Imminent application of the Open Skies deal is leading to a burst of activity from airlines as they prepare to take advantage of the liberalised environment.
The Open Skies agreement will be most keenly felt at London Heathrow, where alliances will finally be able to achieve a long-wanted goal ” moving in under one roof.
SkyTeam, the alliance that includes Air France, Delta Air Lines, Continental, KLM and Northwest, will move into Terminal 4 from 30 March, flying 11 supplementary daily services between London and the US.
In a complex round of bartering between the alliance partners, new services have become possible at slot-constrained Heathrow by Air France in particular, which has dropped four daily rotations from London to Paris Charles de Gaulle.
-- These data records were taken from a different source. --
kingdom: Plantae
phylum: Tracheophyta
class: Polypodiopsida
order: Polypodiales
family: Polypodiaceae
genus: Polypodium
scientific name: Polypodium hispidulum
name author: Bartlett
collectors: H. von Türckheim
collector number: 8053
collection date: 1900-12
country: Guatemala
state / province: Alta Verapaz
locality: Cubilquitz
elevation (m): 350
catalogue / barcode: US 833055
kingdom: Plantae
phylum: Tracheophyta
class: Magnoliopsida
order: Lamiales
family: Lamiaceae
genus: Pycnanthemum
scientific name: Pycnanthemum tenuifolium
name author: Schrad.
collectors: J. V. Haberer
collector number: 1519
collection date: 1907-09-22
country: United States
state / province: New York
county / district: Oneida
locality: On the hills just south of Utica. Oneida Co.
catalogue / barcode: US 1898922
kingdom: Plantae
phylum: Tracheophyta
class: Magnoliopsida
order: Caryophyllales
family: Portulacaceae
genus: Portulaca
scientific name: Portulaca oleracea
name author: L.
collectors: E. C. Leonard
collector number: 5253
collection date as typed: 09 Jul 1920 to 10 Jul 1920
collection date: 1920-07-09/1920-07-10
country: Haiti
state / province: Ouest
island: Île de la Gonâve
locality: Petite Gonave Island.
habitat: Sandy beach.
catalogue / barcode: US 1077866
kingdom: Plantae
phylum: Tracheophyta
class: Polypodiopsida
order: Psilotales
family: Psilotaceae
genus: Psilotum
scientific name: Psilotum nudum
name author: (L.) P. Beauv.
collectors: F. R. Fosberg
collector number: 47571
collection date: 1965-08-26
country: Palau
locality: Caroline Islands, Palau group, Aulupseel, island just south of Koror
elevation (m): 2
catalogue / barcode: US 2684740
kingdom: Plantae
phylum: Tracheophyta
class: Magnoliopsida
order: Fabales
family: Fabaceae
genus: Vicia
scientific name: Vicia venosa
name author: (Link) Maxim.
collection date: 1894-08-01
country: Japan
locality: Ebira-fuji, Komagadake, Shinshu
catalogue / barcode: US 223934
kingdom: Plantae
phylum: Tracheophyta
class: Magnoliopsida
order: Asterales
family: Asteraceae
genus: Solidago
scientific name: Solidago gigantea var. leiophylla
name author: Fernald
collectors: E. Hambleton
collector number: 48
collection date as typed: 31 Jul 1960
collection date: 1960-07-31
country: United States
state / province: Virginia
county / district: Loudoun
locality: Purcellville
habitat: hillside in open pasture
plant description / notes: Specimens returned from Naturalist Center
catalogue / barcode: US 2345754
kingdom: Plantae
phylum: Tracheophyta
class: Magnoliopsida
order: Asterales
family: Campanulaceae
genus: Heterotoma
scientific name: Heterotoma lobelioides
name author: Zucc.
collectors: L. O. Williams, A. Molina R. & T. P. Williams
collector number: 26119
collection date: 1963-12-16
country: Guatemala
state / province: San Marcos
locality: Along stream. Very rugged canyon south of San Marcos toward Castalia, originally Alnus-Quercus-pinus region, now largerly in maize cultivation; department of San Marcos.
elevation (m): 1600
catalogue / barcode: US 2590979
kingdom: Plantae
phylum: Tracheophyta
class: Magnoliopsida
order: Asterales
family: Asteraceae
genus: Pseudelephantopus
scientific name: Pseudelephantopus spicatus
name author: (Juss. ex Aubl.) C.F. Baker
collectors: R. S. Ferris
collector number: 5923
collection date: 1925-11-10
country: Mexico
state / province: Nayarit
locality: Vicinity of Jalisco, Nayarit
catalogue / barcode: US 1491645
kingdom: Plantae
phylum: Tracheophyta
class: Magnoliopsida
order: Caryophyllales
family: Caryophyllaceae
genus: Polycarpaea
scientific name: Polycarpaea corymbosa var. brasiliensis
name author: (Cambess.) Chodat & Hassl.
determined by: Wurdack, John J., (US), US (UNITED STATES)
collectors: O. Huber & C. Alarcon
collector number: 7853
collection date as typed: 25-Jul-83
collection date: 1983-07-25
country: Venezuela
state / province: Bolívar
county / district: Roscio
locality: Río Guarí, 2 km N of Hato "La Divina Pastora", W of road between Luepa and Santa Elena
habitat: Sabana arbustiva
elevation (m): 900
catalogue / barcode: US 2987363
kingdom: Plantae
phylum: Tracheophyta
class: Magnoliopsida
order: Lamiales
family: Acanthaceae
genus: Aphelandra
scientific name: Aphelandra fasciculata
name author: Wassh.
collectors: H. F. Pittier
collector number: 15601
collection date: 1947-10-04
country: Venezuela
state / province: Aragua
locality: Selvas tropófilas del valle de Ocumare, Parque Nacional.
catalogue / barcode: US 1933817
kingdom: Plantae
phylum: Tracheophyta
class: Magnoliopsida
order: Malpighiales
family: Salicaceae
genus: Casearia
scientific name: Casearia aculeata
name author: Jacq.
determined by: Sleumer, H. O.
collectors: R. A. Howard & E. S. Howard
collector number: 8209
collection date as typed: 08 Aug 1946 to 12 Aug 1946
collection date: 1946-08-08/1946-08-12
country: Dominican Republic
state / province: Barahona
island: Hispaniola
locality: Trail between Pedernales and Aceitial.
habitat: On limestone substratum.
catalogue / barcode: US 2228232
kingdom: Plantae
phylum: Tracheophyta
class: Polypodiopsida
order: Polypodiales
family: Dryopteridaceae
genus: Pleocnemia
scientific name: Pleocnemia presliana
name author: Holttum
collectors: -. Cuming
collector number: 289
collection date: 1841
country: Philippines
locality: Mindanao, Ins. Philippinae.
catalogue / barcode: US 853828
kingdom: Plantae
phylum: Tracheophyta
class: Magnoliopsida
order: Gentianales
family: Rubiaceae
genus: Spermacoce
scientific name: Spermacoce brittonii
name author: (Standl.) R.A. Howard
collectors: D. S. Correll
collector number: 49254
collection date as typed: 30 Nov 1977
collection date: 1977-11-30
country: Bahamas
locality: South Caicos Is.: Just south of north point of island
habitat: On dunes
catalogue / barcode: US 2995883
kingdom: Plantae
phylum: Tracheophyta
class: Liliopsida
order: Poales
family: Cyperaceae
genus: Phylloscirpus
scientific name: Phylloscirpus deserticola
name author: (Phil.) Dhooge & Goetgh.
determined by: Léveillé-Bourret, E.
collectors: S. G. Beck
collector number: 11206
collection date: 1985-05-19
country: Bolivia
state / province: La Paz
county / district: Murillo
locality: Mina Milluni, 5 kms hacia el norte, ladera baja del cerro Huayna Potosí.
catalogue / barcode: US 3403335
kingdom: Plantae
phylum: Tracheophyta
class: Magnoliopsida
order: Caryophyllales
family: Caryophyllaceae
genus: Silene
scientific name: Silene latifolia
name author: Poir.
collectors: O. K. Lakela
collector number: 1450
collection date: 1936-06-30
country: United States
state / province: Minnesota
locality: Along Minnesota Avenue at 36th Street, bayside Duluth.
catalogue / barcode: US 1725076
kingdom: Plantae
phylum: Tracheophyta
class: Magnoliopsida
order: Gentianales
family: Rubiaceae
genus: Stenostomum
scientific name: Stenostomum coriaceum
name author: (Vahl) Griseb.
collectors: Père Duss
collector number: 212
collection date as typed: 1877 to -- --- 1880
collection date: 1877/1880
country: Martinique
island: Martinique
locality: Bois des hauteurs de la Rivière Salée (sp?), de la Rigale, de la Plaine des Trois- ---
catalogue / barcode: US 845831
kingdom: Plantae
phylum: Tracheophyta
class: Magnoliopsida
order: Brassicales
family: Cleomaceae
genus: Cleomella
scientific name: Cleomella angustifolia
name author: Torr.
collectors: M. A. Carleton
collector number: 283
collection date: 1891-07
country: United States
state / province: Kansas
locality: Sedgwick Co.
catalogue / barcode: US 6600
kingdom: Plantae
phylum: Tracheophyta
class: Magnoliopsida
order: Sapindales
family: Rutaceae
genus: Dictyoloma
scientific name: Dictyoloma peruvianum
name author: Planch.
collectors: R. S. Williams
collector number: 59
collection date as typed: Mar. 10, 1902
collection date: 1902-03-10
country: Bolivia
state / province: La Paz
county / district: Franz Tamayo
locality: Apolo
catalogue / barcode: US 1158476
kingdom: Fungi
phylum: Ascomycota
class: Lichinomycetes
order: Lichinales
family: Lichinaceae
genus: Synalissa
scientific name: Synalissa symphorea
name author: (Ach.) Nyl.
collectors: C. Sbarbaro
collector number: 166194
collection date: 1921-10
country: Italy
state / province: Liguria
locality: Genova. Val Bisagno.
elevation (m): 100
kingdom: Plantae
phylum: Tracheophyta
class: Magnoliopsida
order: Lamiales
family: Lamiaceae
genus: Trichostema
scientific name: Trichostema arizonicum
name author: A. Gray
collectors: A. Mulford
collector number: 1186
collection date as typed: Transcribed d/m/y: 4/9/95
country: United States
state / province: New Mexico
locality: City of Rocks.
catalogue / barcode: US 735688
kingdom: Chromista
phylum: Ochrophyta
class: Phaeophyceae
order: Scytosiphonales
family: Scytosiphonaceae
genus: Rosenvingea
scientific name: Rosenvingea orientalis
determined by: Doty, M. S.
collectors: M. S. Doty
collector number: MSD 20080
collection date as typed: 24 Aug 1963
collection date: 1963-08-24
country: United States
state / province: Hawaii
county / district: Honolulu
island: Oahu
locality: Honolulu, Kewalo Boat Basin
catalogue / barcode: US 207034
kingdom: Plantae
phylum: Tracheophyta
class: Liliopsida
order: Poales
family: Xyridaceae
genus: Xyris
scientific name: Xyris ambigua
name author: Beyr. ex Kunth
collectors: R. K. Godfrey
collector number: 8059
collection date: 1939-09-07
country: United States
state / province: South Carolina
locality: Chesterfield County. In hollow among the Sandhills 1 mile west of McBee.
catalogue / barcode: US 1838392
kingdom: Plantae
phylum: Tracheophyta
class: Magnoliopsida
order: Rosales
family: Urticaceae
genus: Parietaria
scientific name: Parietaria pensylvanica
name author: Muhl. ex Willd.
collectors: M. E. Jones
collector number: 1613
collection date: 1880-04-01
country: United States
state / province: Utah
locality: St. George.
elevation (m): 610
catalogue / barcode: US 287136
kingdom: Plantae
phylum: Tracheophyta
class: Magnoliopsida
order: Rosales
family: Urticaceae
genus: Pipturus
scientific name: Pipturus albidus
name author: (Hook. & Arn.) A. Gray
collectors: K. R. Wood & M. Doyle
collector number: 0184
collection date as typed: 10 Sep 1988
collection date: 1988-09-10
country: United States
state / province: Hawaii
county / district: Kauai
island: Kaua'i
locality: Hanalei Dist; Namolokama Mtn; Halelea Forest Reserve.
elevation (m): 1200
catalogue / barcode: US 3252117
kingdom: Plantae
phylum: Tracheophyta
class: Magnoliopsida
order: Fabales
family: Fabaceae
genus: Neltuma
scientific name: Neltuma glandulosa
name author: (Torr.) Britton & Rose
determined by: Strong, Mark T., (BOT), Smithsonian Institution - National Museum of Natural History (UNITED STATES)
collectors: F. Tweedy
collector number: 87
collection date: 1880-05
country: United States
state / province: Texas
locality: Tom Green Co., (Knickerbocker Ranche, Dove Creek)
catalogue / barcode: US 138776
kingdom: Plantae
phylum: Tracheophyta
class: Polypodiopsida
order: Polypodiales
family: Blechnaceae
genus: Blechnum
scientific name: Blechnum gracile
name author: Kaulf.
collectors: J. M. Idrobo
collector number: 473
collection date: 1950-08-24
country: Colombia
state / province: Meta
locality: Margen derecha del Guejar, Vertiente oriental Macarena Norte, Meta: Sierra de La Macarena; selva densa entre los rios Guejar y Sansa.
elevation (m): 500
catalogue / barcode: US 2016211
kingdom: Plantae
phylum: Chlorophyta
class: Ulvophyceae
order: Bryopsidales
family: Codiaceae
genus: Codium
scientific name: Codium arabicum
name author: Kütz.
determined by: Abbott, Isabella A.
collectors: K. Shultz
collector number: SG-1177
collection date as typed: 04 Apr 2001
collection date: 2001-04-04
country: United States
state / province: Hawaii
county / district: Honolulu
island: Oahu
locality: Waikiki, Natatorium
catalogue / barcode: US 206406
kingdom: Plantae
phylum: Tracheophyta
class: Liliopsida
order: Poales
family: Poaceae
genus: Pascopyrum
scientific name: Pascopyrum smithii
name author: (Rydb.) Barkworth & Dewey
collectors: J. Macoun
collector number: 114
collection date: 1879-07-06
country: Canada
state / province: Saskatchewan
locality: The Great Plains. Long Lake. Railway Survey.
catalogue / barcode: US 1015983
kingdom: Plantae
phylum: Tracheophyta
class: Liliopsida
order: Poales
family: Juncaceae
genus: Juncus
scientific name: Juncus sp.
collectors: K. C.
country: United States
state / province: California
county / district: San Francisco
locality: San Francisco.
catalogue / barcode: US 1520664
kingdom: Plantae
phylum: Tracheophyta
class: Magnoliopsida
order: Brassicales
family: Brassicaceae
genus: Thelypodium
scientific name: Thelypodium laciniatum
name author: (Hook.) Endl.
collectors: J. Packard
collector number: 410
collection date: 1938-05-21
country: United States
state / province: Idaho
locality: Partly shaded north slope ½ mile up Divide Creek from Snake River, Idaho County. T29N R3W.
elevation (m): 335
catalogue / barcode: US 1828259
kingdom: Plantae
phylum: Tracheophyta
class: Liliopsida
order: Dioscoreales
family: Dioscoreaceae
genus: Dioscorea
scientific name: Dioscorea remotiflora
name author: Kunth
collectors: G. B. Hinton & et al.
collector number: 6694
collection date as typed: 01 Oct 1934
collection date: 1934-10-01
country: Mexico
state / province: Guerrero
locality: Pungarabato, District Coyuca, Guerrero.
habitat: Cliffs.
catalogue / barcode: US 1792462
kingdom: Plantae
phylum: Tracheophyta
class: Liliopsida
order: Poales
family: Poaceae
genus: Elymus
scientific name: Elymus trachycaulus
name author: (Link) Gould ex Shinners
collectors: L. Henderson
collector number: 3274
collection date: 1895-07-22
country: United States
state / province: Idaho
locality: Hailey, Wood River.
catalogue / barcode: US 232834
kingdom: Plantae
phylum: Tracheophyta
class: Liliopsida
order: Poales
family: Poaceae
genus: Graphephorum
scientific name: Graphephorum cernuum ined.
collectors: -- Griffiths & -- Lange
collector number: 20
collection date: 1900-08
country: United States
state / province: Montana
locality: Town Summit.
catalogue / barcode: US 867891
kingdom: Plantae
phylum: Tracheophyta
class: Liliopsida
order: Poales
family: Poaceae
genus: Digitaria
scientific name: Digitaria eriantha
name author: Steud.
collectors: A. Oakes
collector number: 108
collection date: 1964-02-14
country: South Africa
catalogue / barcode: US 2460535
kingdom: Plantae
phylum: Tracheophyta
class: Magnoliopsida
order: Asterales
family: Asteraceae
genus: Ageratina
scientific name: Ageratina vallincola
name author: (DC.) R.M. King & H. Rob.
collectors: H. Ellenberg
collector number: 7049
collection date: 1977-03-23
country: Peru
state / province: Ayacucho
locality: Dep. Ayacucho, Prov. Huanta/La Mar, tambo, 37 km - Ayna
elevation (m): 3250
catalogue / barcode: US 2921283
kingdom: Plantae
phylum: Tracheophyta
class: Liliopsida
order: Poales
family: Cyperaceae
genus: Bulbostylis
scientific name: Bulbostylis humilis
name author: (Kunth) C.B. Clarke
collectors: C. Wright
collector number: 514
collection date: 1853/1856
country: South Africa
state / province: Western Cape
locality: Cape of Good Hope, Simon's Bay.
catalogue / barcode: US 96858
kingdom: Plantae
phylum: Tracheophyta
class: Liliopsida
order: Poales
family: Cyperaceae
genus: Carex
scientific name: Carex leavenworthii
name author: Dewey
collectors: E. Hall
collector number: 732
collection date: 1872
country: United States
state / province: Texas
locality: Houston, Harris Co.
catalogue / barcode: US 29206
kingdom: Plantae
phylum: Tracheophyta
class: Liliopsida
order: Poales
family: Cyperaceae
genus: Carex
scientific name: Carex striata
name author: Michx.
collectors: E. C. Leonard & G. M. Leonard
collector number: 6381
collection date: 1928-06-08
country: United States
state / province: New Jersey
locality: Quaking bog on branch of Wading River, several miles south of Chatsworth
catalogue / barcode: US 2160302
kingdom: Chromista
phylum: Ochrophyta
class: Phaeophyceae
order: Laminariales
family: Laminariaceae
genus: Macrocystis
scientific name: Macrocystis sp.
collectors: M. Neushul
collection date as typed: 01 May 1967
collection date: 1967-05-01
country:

For its part, KLM has dispensed with three of its slots to allow partner, Northwest to operate from Heathrow.
Air France said back in October that its decision to drop four Paris services was due to fierce competition on the route from Eurostar and while this is undoubtedly true, once the Open Skies deal was brokered, it was perhaps inevitable that Air France would have to bow to certain pressure from its American colleagues.
Specifically the new Heathrow flights are: a daily service to Los Angeles operated by Air France (Delta code share); two daily rotations to Houston with Continental; one daily operation to Atlanta with Delta (Air France code share); two daily flights to New York JFK by Delta (Air France code share); two to New York Newark with Continental and daily Northwest services to Detroit, Minneapolis and Seattle (KLM code share).
Delta last week conceded that ”there is a stampede from US carriers to Heathrow because we were denied before,” but insists that it, as well as the other US SkyTeam partners, would also continue to serve Gatwick.